You’ve probably never considered how your oral health can impact your brain health, but here’s a reason to keep up with your dentist appointments: gum disease may increase your odds of developing dementia, according to a new study.
In a review of 47 previously published studies, researchers in Finland found that tooth loss, deep pockets around teeth in the gums, or bone loss in the tooth sockets was tied to a 21% higher risk of dementia and a 23% higher risk of milder cognitive decline.
Tooth loss itself — an indicator of gum, or periodontal, disease — was linked to a 23% higher risk of cognitive (mental) decline and a 13% higher risk of dementia, according to the study.

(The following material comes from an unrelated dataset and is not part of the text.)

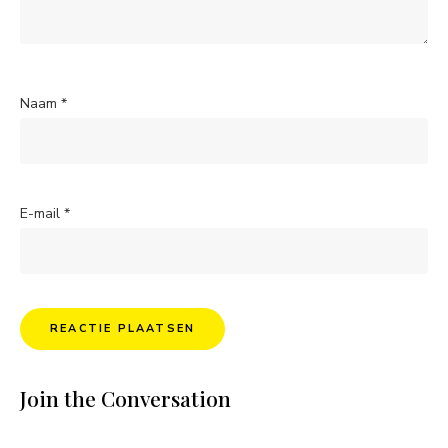
Naam
*
E-mail
*
Join the Conversation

“Maintaining adequate periodontal health, including retention of healthy natural teeth, seems to be important also in the context of preventing cognitive decline and dementia,” says lead researcher Sam Asher, from the Institute of Dentistry at the University of Eastern Finland in Kuopio.
Asher notes that the study can’t prove that gum problems actually cause dementia. Still, prevention and treatment of periodontal conditions are particularly important in older adults who are at increased risk for dementia, he shares.
About 10% to 15% of the global adult population has gum inflammation known as periodontitis, the researchers pointed out in background notes. In severe cases, it leads to tooth loss, and prior research has linked it to heart disease and diabetes.
Dr. Sam Gandy, director of the Mount Sinai Center for Cognitive Health in New York City, says, “There is growing evidence that somehow systemic inflammation and brain inflammation are linked.”
Periodontal disease, systemic viral illnesses, including herpes, COVID-19 and inflammatory bowel syndrome, among others, are capable of triggering brain inflammation, says Gandy.
“These associations do not necessarily involve direct invasion of the brain by microbes, but we still understand relatively little about the molecular basis for how systemic inflammation aggravates brain inflammation,” he adds.